Kevin points to Starbucks' report on how corporately responsible it is. And, while I certainly would rather work for a company that cares enough to issue such a report than the egregiously selfish ad agency Kevin points to, the Starbucks report does raise a question: Who do you trust any more?

So, Starbucks does up a lovely color brochure explaining just how good a world citizen it is. Kudos for at least pretending to care. But how much of the report is BS? Maybe none. Maybe most. I'm pretty sure that in the report there's no good deed unaccounted for, but I can't tell if there are bad deeds left unmentioned - e.g., I've heard nasty things about the run-off from curing coffee beans. Nor can I judge just how big a push Starbucks is making relative to the scope of its business.

I absolutely don't mean to pick on Starbucks. After all, since the Boston Globe reported today that it's getting its Venti butt handed to it in New England by none other than Dunkin freaking Donuts, I have a certain sympathy for it. (Starbucks has about 200 stores in New England while the Dunkin D has over 1,600.) Besides, announcing that ethics matters to you is itself an ethical act worth praising.

But my faith in corporations is about where my faith in Nixon was in 1973: I don't believe anything they say except 'You're fired.' I await word from knowledgeable bloggers to guide my thought because, taken in sum, they're more reliable than a corporation's carefully worded declarations of good intents. And that's not a criticism of Starbucks. It's more depressing than that.

1 comment

Kevin Salwen - 4/13/2004 12:00:27 PM
Yikes, here I am, the 18-year veteran of the Wall Street Journal, a guy deeply schooled in the art of skepticism (or skeptimism, as I once malapropped on CNBC), having to play the role of the glass half-full guy to Weinberger's glass half-empty perspective.
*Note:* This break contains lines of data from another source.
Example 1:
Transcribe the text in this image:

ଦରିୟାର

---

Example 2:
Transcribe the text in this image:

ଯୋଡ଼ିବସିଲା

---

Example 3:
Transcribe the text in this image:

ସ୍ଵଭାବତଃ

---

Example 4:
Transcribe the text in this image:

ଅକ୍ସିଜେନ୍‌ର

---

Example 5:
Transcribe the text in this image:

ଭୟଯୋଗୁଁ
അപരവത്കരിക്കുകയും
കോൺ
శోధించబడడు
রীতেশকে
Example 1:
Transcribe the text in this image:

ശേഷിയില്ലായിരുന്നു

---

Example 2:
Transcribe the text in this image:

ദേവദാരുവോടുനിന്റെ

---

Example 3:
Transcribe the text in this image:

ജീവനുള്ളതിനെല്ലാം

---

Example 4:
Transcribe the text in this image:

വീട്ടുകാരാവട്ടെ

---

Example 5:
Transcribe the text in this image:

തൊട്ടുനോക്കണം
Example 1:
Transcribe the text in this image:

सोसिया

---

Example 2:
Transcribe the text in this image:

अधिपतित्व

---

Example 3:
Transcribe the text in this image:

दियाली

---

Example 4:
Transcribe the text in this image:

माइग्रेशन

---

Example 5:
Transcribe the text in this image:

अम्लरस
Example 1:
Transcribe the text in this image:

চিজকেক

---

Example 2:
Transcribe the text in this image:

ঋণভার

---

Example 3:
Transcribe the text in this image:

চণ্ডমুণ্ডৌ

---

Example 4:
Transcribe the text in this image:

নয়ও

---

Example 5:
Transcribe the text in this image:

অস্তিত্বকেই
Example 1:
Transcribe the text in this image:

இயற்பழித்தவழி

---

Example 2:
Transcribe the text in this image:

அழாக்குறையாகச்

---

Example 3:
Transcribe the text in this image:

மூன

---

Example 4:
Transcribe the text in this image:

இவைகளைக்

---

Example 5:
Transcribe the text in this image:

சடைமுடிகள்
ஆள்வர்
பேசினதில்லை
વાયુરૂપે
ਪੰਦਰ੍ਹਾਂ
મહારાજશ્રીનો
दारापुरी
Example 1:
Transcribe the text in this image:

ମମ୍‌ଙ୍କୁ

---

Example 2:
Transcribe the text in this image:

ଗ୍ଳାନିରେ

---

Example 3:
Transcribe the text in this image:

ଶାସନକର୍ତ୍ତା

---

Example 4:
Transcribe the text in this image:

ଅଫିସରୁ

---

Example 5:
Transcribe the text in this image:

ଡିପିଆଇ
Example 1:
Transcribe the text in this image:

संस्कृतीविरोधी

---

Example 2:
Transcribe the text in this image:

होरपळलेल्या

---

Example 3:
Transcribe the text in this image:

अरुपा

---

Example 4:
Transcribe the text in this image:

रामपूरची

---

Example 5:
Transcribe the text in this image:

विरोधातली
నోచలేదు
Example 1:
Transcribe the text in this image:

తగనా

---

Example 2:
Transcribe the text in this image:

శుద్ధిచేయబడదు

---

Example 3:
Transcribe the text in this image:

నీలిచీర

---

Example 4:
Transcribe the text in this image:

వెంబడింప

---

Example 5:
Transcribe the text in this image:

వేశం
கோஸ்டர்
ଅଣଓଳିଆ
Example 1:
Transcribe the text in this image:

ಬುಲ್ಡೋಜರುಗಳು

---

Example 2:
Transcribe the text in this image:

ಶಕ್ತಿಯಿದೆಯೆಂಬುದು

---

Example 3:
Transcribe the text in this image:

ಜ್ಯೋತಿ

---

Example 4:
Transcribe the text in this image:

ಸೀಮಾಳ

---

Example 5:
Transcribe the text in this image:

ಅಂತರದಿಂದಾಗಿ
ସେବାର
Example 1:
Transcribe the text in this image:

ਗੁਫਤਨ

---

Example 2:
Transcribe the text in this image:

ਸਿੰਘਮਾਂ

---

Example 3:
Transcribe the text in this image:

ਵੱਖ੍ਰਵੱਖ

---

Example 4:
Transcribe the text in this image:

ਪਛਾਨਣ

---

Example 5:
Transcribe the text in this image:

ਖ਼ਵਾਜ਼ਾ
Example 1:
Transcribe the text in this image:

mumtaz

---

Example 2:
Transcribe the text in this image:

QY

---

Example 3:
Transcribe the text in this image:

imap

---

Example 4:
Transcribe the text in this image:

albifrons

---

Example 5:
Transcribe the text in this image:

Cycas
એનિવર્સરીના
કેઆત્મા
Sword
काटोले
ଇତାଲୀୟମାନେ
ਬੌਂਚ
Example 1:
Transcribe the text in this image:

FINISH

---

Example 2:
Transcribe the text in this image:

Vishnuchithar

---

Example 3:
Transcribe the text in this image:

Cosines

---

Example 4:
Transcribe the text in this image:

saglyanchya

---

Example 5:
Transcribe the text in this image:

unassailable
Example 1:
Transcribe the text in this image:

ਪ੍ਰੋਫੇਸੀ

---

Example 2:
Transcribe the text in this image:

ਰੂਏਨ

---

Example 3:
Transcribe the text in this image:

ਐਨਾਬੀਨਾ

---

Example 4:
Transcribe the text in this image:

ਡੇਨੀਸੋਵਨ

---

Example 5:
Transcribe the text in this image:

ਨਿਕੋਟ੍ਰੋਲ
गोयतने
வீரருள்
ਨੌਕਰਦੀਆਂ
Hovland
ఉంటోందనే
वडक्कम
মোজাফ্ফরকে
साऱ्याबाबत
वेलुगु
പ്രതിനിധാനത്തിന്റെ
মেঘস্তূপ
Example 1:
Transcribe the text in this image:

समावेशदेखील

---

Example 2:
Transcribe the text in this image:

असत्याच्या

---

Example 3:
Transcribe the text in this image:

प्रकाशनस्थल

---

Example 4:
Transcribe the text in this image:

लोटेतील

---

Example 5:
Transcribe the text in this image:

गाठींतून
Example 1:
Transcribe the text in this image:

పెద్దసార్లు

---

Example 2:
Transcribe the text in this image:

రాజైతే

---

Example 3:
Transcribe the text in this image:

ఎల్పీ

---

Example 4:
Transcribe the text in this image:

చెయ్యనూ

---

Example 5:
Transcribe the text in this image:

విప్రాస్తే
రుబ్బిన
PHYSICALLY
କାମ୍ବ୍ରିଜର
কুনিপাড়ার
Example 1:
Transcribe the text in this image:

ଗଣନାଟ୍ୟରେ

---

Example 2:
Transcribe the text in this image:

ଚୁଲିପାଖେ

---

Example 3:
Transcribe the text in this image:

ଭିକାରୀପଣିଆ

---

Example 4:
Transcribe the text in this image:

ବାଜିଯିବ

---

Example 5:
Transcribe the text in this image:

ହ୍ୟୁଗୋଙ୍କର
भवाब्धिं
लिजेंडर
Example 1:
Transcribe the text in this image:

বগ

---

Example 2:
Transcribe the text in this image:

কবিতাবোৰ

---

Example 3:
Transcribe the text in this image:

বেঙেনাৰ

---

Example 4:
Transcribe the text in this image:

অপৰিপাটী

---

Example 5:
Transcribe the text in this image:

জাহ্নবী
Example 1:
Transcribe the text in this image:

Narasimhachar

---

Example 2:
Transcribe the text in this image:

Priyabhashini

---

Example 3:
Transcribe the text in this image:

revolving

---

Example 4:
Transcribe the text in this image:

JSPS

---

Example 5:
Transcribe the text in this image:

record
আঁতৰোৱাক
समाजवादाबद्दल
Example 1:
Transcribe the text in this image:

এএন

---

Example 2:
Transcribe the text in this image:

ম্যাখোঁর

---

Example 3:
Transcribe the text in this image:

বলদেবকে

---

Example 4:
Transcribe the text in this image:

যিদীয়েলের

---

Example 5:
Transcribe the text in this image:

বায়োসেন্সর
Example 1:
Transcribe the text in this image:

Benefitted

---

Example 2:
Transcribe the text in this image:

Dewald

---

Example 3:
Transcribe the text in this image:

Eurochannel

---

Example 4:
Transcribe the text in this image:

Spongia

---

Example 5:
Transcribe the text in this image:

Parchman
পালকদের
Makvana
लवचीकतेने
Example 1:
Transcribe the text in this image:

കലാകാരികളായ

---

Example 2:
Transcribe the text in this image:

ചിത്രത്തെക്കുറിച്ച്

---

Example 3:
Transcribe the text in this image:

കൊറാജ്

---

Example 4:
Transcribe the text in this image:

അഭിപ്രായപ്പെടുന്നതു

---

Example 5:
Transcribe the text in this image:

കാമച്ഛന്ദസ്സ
But I'm in that position because of a couple of things: First, I truly believe that some people are TRYING to do the right thing. For instance, Howard Schultz built Starbucks on the values that provided health insurance for workers at 20 hours a week vs. the 30 that was standard in the industry. That's one reason their employee turnover is so low in the notoriously churning fast-food industry. A history of progressiveness breeds a bit of goodwill from me.

Second, I have lived too long with the guilty until proved innocent philosophy. Of course, companies will tout their good deeds, valid or not. So, clearly a scratch below the surface is mandatory. But I look for two things in companies: That, as I said, they're starting from the right place in their collective soul and, beyond that, that they are in a continuous process of self-improvement. In other words, they acknowledge imperfection and work to do better each day.

That's a pretty good place to be. Not perfect, but pretty good and worthy of plaudit.